Idempotency

All write endpoints in the Rekord API support the Idempotency-Key header to prevent duplicate operations on retry.

How it works

Include a unique string in the Idempotency-Key header with any write request:

curl -X POST "$REKORD_BASE_URL/contributions" \
  -H "Authorization: Bearer $REKORD_API_TOKEN" \
  -H "Content-Type: application/json" \
  -H "Idempotency-Key: payslip-extract-2026-01-sarah-jones" \
  -d '{ ... }'

When the server receives a request with an idempotency key:

1. If the key has not been seen before, the request is processed normally and the response is cached.

2. If the key has been seen before, the server returns the cached response without reprocessing.

This makes retries safe — network timeouts, client crashes, or load balancer retries will not create duplicate resources.

Key format

The idempotency key is any unique string. Good patterns include:

• Source system identifier + event ID: revenue-integration-event-42

• Document ID + extraction version: payslip-doc-123-v2

• Client-generated UUID: 550e8400-e29b-41d4-a716-446655440000

Keys must be unique within your workspace. Reusing a key with a different request body returns the original cached response — it does not process the new body.

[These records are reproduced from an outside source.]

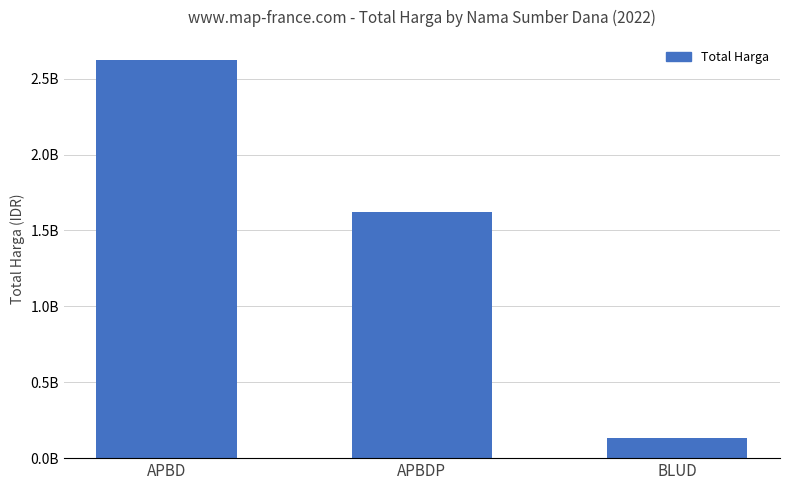

Rank the categories by value from lowest to highest.

BLUD, APBDP, APBD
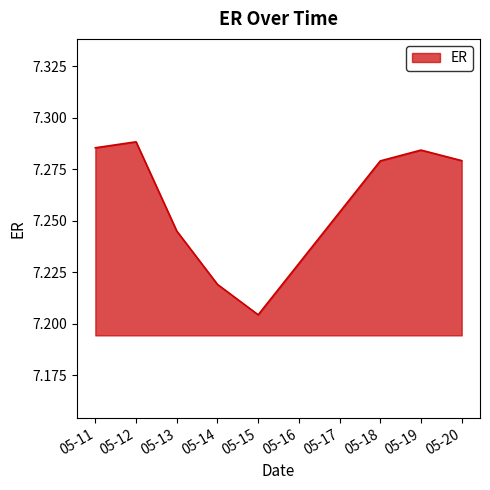

At which category does the data reach its first local valley?

05-15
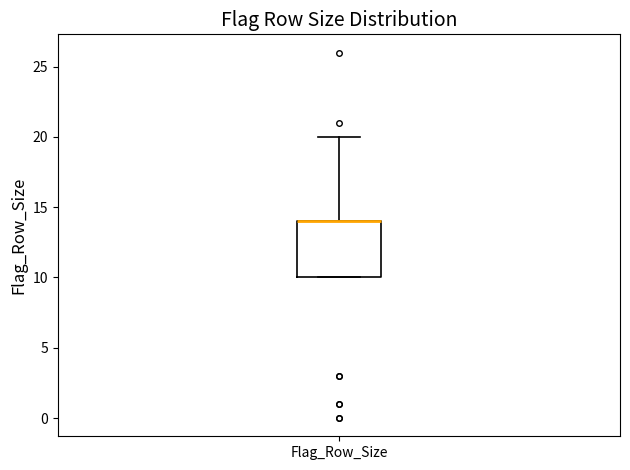

Read this box plot against the y-axis: the position of the median line, the range covered by the box, and the ends of both whiskers. The values are not printed on the chart, so give them approximately, as read against the axis.

median 14 (drawn on the box's upper edge), box 10 to 14, whiskers 10 to 20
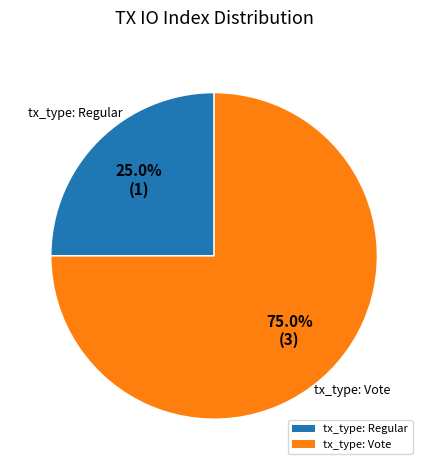

Rank the categories by value from highest to lowest.

tx_type: Vote, tx_type: Regular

When to use idempotency keys

Idempotency keys are optional — the server does not reject requests that omit them. However, they are strongly recommended for:

• Contribution ingestion — duplicate contributions have compliance consequences

• Context creation — duplicate contexts create unnecessary decision boundaries

• Bulk operations — a timeout mid-batch should not create partial duplicates on retry

Key expiry

Idempotency keys are retained for 24 hours. After expiry, a request with the same key is treated as new.

SDK behaviour

The Rekord SDK (when available) will auto-generate and send idempotency keys by default, so well-behaved clients get duplicate protection without explicit configuration.